Re: Getting the JSON schema of commands

Noah Watkins <nwatkins@xxxxxxxxxx> · Mon, 3 Dec 2018 15:49:13 -0800

On Mon, Nov 19, 2018 at 7:52 AM Erwan Velu <evelu@xxxxxxxxxx> wrote:
>
>
> Le 16/11/2018 à 21:31, Sage Weil a écrit :
> > I can't really comment on golang here, but in python this is trivial:
> > either you can tolerate a missing key (e.g., by substituting a default
> > value), and use foo.get('field'[, 'default'[), or you can't tolerate it,
> > and use foo['field'] so that an exception is thrown if it's missing.
>
> I perfectly understand what you mean here which imply that every single
> external tool, as it will not be in a position to validate the json
> scheme will have to implement accessors with catch exception for every
> single part of the structure.
>
> That's also a lot of useless work.
>
> > [...]
> > I liked Noah's initial proposal because it was (1) not much work and (2)
> > focused on flagging changes before they are introduced, during make check
> > time, so that the developer can either fix their mistake or make a
> > conscious decision to change the output schema.
>
> This is a place where I'm not really comfortable. The scheme is made
> manually and from my experience, until you put the cluster in every
> possible state, you could miss some structures.
>
> Noah, how do you deal with this in your validation scheme ?

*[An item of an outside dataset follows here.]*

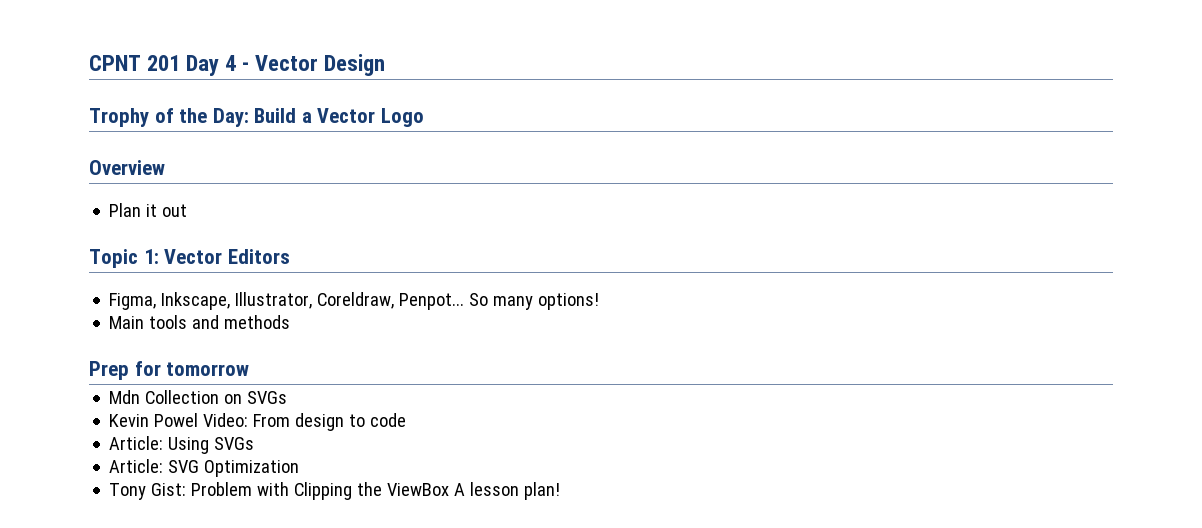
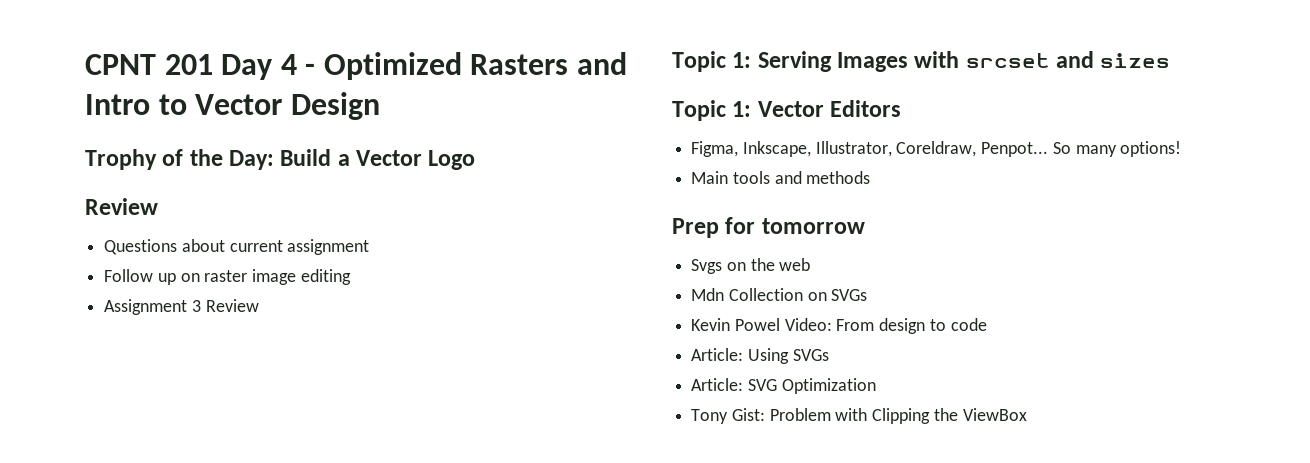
(250, 66) none -> [323,52,627,80] [85,94,187,115] Optimized Rasters and Intro to
[89,160,165,175] [109,203,188,217] Overview // Plan it out -> [85,198,158,215] [104,239,370,255] [104,269,351,285] [104,299,259,315] [672,51,1171,72] Review // Questions about current assignment // Follow up on raster image editing // Assignment 3 Review // Topic 1: Serving Images with srcset and sizes
(250, 369) none -> [691,258,811,274] // Svgs on the web
[454,482,561,500] A lesson plan! -> (1027, 414) none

Circling back to this after vacation...

There are two validations that I see as relevant:

  1) structural
  2) relational

Validating schema to handle all the varieties of relational
differences would be a lot of work. As you point out, it's dependent
on system state--traditional live-system testing would not be
tractable, so we'd _have_ to factor out all internal representations
and then wrap them in APIs that enforce valid relations. My testing
doesn't attempt to do this, except for anything that I notice as
low-hanging fruit.

I do think that structural validation is tractable, and that's what
I'd like to complete if we end up agreeing on the approach.

I've found that there are two scenarios by which json output is produced:

  1) strict: output <-- to_json(my_data_structure)
  2) ad-hoc: free form calls to the JSON builder API

For case (1) life is like pretty easy. Make sure the schema covers
everything in the structure, and that the "generate_test_cases"
doesn't generate partially filled instanced (e.g. "list: []") since we
want to actually have test cases to validate.

For case (2) there really isn't any short cut other than to read the
code at this point. What I've found is the following to be helpful (a)
generate a schema for instance output of some cluster state, then (b)
read the code to fill in gaps in the schema that correspond to cluster
states not covered.

The goal I believe we should work towards is to migrate existing
instances of case (2) into instances of case (1). This would entail
(a) picking some target output (b) building an intermediate C++ data
structure that is true source of the JSON serialization and (c)
writing test cases that fully enumerate possible instances of the
schema.

- Noah